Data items
****
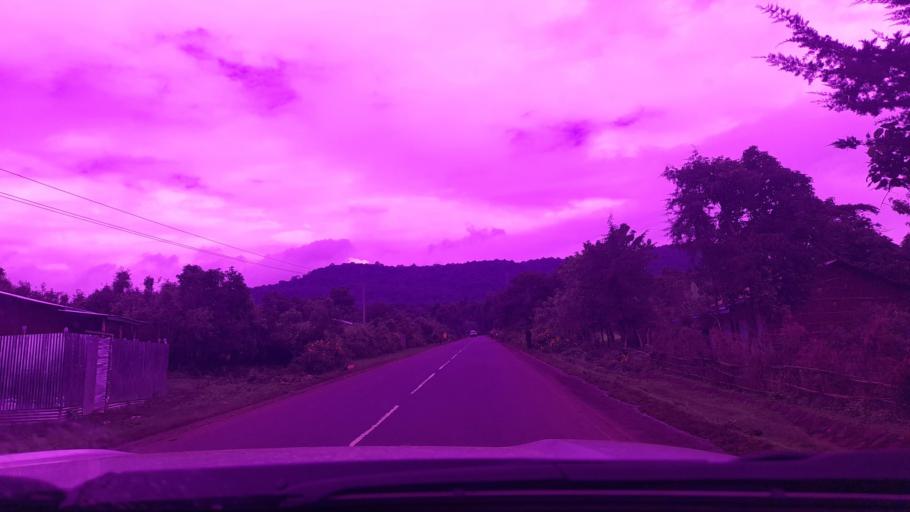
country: ET
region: Oromiya
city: Jima
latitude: 7.5578
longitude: 36.6061
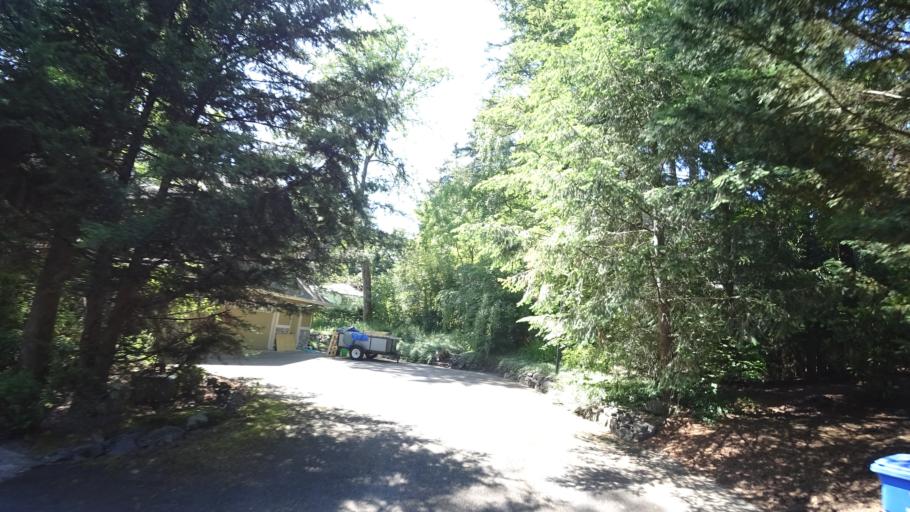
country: US
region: Oregon
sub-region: Washington County
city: Metzger
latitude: 45.4461
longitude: -122.7195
****
Work instructions
Reproduce the material above with "latitude" substituted by "lat" throughout and everything else unchanged. Omit the pictures from your answer.

Finished answer
country: ET
region: Oromiya
city: Jima
lat: 7.5578
longitude: 36.6061
country: US
region: Oregon
sub-region: Washington County
city: Metzger
lat: 45.4461
longitude: -122.7195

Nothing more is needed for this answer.